Specialty and Gourmet coffee provide a lot of information about its origin and quality. You can easily trace the coffee variety, the harvesting period, the country and region of origin, the specific coffee farm (called Single Estate), the growing altitude (meters above sea level; higher altitude frequently translates into better quality due to denser coffee beans), processing method (washed, semi-washed, natural), roast date, roast style (light or medium) and cupping and sensory notes.. Moreover, the packaging of such high quality and fresh roasted coffee beans requires a bag that protects them from oxygen and moisture, along with a one-way degasing valve, in order to preserve the natural aromas and excellent taste. Remember to consume your fresh roasted coffee within four weeks after the roast date! If you find a coffee taste radar on the bag, then you know completely what to expect in your cup!
All this information, packaging features and traceability you can hardly find in Commercial coffees.
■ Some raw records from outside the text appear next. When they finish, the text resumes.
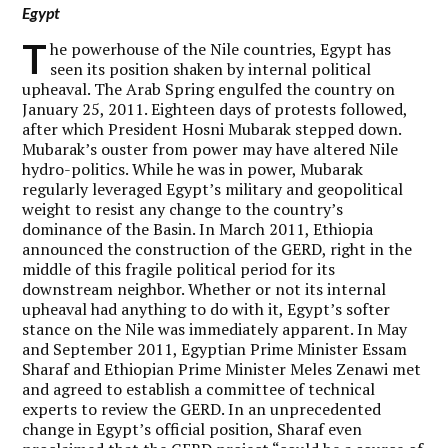
Egypt
T
he powerhouse of the Nile countries, Egypt has
seen its position shaken by internal political
upheaval. The Arab Spring engulfed the country on
January 25, 2011. Eighteen days of protests followed,
after which President Hosni Mubarak stepped down.
Mubarak’s ouster from power may have altered Nile
hydro-politics. While he was in power, Mubarak
regularly leveraged Egypt’s military and geopolitical
weight to resist any change to the country’s
dominance of the Basin. In March 2011, Ethiopia
announced the construction of the GERD, right in the
middle of this fragile political period for its
downstream neighbor. Whether or not its internal
upheaval had anything to do with it, Egypt’s softer
stance on the Nile was immediately apparent. In May
and September 2011, Egyptian Prime Minister Essam
Sharaf and Ethiopian Prime Minister Meles Zenawi met
and agreed to establish a committee of technical
experts to review the GERD. In an unprecedented
change in Egypt’s official position, Sharaf even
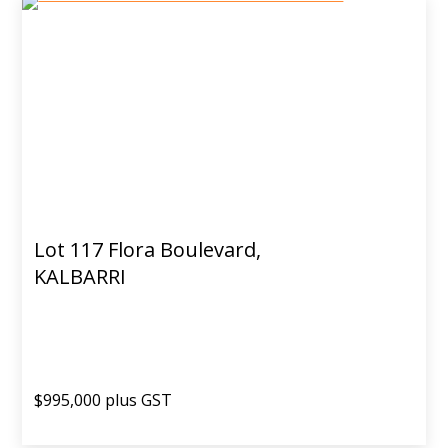
Lot 117 Flora Boulevard,
KALBARRI
$995,000 plus GST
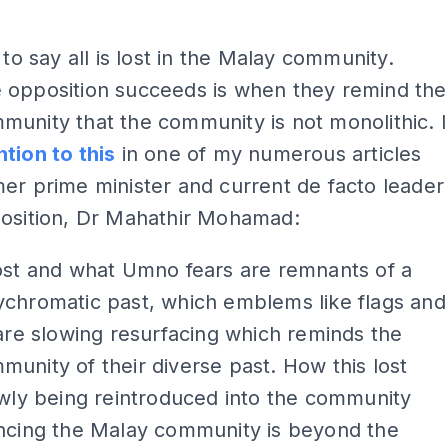
 to say all is lost in the Malay community.
 opposition succeeds is when they remind the
unity that the community is not monolithic. I
tion to this
in one of my numerous articles
er prime minister and current de facto leader
position, Dr Mahathir Mohamad:
ost and what Umno fears are remnants of a
ychromatic past, which emblems like flags and
 are slowing resurfacing which reminds the
unity of their diverse past. How this lost
owly being reintroduced into the community
encing the Malay community is beyond the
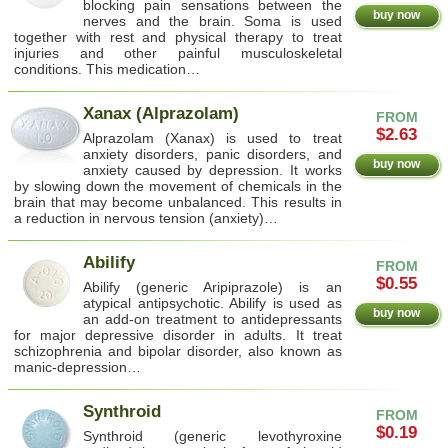
blocking pain sensations between the
buy now
nerves and the brain. Soma is used
together with rest and physical therapy to treat
injuries and other painful musculoskeletal
conditions. This medication…
Xanax (Alprazolam)
FROM
$2.63
Alprazolam (Xanax) is used to treat
anxiety disorders, panic disorders, and
buy now
anxiety caused by depression. It works
by slowing down the movement of chemicals in the
brain that may become unbalanced. This results in
a reduction in nervous tension (anxiety)…
Abilify
FROM
$0.55
Abilify (generic Aripiprazole) is an
atypical antipsychotic. Abilify is used as
buy now
an add-on treatment to antidepressants
for major depressive disorder in adults. It treat
schizophrenia and bipolar disorder, also known as
manic-depression…
Synthroid
FROM
$0.19
Synthroid (generic levothyroxine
For example, instead of roasting date, the only data you will frequently find is the “best before date” or the “packaging date” –which is not the same as roasting date.
To summarize it: the more you know about the coffee you drink, the better you can trace it and be sure about its real quality.
Short Comparison
Specialty
- Not a single defect among the green coffee beans
- Grows under shade in altitudes of 1200 MASL and more for a better taste
- Handpicked only when the coffee cherry is fully ripe, and sun dried in patios after milling
- According SCAA¹ it should also register 80 points or above in cup evaluation in a 100 gram roasted sample (+79/100)
- Mainly Arabica green coffee beans of high grade, which cost more to produce and roasters pay a more than fair price when bought in a direct trade relationship with the farmers (known as The Third Wave Coffee)
- Typically, light roasted to enhance fruity and floral natural aromas
- Traceable: information about its origin and quality are easy to find
- From a specific country and a single farm (known also as Single Estate Coffee)
- Quality and grade certified
- A passion and an explosion of tastes comparable to good wine
- From mild to bright acidity and a wide range of tastes and aromas from fruits and honey and with hints of chocolate, etc (See Coffee wheel of tastes)
- Its notes and tastes are clearly described and explained by their roasters and written on their package, including radars of flavors, cupping and sensory
Our 100% Specialty Grade Pacamara green coffee beans crop 2014-2015 from Finca Las Luces in El Salvador ready to be roasted in Tønsberg Norway
Commercial
- Mainly composed of defective beans
- Grows under direct sun and at very low altitude for a better profit
- Machine picked even if the coffee cherry is still green
- Not worthy to enter a cup evaluation
- Mainly Robusta green coffee beans or Arabica of low grade, which are cheaper at the coffee commodity market –a big incentive for commercial, instant and capsules coffee manufacturers to make a huge profit
- Typically, dark roasted to hide coffee defects and inconsistency in taste
- Limited information available with few or almost no details about its origin
- Mix of low quality damaged beans from many countries or regions
- Lacks of quality and grade certificates
- A tasteless, flat, dead and boring coffee with a burnt and “strong” taste
- Missing acidity. That is, as in wine, the vibrant characteristic that gives life to coffee and must not be confused with sourness of a bad brewed coffee
- Because of its burnt and dead taste, tastes cannot be described. To give it a fake life, many manufacturers add artificial flavors to create flavored coffee
100% Low grade Arabica green coffee beans from Ugandan Triage ready to be shipped to Commercial, Instant and Capsule coffee manufacturers
Because you deserve the best! Keep informed and drink the best coffee!